Aim: We earlier showed in rats that fascial repair with Pelvicol, a porcine dermal collagen implant, was associated with a lesser inflammatory response but lower tensile strength in the early postoperative period as compared to Prolene. Herein we wanted to evaluate whether creation of pores in Pelvicol, facilitating ingrowth of fibrous tissue and vessels, would result in a higher tensile strength at d30 without compromising longer term results. Methods: First tensile strength of Pelvicol modified with different pore sizes was evaluated ex vivo. In a second step, Pelvicol implants with pores were used to cover full-thickness abdominal wall defects in 36 rats. Implants were either Pelvicol (non-porous) or with pores of Phi: 0.7,1.2, or 2.0 mm (n = 6 each). Animals were sacrificed on d30 and 90 to evaluate the presence of herniation, infection, adhesions, change in thickness and tensile strength. Histopathology was performed to assess inflammatory response and collagen deposition.

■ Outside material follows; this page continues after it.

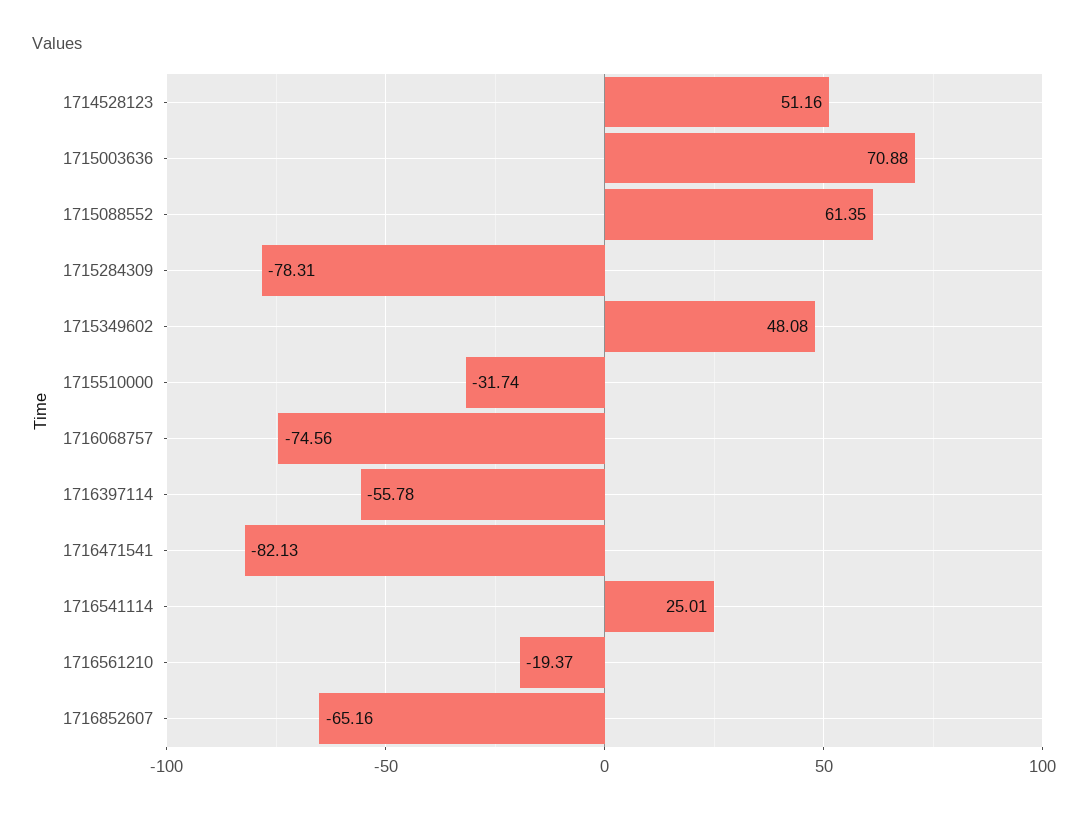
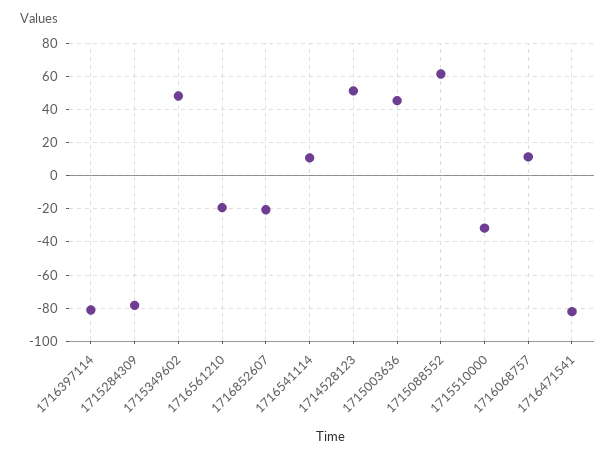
1715003636: 70.88 -> 45
1716068757: -74.56 -> 10
1716397114: -55.78 -> -80
1716541114: 25.01 -> 10
1716852607: -65.16 -> -20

Data were compared to available data on Prolene implanted animals at same time points. Results: Pelvicol with pore diameter of 2.5 mm was significantly weaker ex vivo. Animals repaired with non-porous material did develop seroma (2/6) or clinical infection (1/6) whereas none in the other groups did. There was a trend for increasing tensile strength at 30 d with increasing pore diameter, being significant in the 2.0-mm pore size group. This difference disappeared by 90 d, where all materials were equally strong as Prolene. The foreign body reaction was less intense in a pore-size dependent manner, with more abundant neo-vascularization and collagen deposition passing through the pores. Conclusion: Creation of pores in Pelvicol promotes neo-vascularization, collagen deposition, and fibrous tissue ingrowth, and at pore size 2.0 mm tensile strength was increased at d30 whereafter all materials had comparable strength. Neurourol. Urodynam. 24:362-368,2005. (c) 2005 Wiley-Liss, Inc.